The inner ring loses angular momentum and gains orbital speed at the same time.

You indicated that Q4 was correct : can we say the same thing for inward motion of mass : if ring A loses angular momentum, there will be an inward motion of mass from ring A to a lower orbit ? 

Yes.  We're assuming the ring has a particular mass that is roughly constant.  So the only change in $\sqrt{GMr}$ is the radius (which is decreasing).  
A: This answer does not explain the method of angular momentum transfer etc rather it uses simple orbital mechanics to try and explain the angular momentum and energy changes involved when orbits change.  
Assuming circular orbits then applying Newton's second law $\dfrac{GMm}{R^2} = m\dfrac{v^2}{R} \Rightarrow v^2 = \dfrac{GM}{R}$
So for a particular value of the radius of the orbit $R$ the speed of the satellite $v$ has to be a value given by the equation above.

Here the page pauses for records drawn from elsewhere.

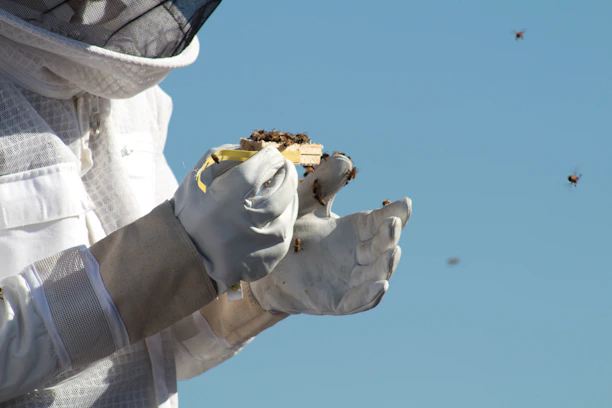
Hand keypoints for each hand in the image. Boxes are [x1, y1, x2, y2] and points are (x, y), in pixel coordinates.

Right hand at [172, 145, 298, 290]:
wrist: (187, 258)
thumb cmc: (194, 209)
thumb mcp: (199, 177)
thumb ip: (228, 155)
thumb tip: (261, 147)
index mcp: (224, 202)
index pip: (260, 170)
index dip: (269, 157)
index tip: (271, 153)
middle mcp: (247, 225)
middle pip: (282, 190)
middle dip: (285, 173)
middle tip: (282, 166)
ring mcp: (261, 245)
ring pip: (288, 209)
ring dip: (284, 194)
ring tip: (273, 188)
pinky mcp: (270, 259)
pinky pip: (286, 228)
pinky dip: (281, 216)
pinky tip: (270, 212)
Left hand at [250, 154, 410, 314]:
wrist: (263, 266)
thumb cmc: (288, 232)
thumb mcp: (305, 203)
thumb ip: (325, 183)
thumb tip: (345, 160)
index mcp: (355, 231)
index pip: (379, 221)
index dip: (393, 213)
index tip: (405, 203)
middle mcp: (357, 256)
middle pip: (381, 247)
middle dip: (390, 236)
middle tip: (393, 223)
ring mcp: (348, 280)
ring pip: (375, 275)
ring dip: (386, 265)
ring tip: (393, 251)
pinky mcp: (335, 302)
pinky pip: (356, 302)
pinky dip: (369, 296)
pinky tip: (381, 286)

This may seem a strange result in that when a satellite is acted on by frictional forces its orbit $R$ is reduced and yet its kinetic energy $\dfrac 12 mv^2$ increases.

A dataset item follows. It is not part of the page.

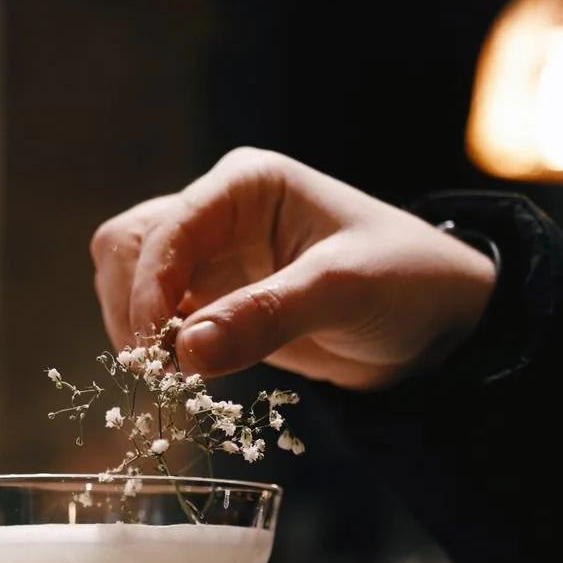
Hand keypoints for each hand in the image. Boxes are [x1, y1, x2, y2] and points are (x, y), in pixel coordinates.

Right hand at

However in such a situation the total energy of a satellite is the sum of the kinetic energy and the gravitational potential energy, $E_{\rm total} =\dfrac 12 m v^2 - \dfrac {GMm}{R}=-\dfrac{GMm}{2R}$, and if the orbital radius decreases the total energy of the satellite also decreases - becomes more negative.

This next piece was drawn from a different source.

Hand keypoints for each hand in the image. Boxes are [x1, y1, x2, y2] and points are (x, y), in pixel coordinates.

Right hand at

The difference being the work done by the frictional forces on the satellite.  
After substituting for $v$ the angular momentum $L = mvR = m\sqrt{GMR}$  which decreases as the radius of the orbit decreases.
Your notes use the specific (meaning divided by mass) angular momentum $l = \dfrac{mvR}{m}  = \sqrt{GMR}$ 

To give you an idea of what might be happening in an accretion disc assume a mass $2m$ in orbit at a radius $a$ with angular momentum  $2m\sqrt{GMa}$ and total energy $-\dfrac{GMm}{a}$.
In some way mass $m$ moves to a lower orbit $b(<a)$ and mass $m$ moves to a higher orbit $c(>a)$ with the angular momentum conserved. 
$2m\sqrt{GMa} = m\sqrt{GMb} + m\sqrt{GMc}\Rightarrow 2\sqrt{a} = \sqrt{b} + \sqrt{c}$ 
The total energy of the system of two masses is now $-\dfrac{GMm}{2b}  -\dfrac{GMm}{2c}$ having been $-\dfrac{GMm}{a}$ before the separation of the masses.  
In terms of energy changes one has to compare $-\dfrac 1a$ with $-\dfrac {1}{2b} -\dfrac {1}{2c} $ which I will do with a numerical example - think of this as setting $GMm=1$.  
Assume $a=1$ and $b=0.99$ then using the conservation of angular momentum gives $c \approx 1.01$ 
The total energy before separation is $-\dfrac11 = -1 $ and after separation the total energy is $-\dfrac {1}{2\times 0.99}- \dfrac {1}{2\times 1.01}\approx -1.0001$.  
So there is a loss of mechanical energy due to the complex mechanism of interaction within an accretion disc which transfers angular momentum between various parts of the disc.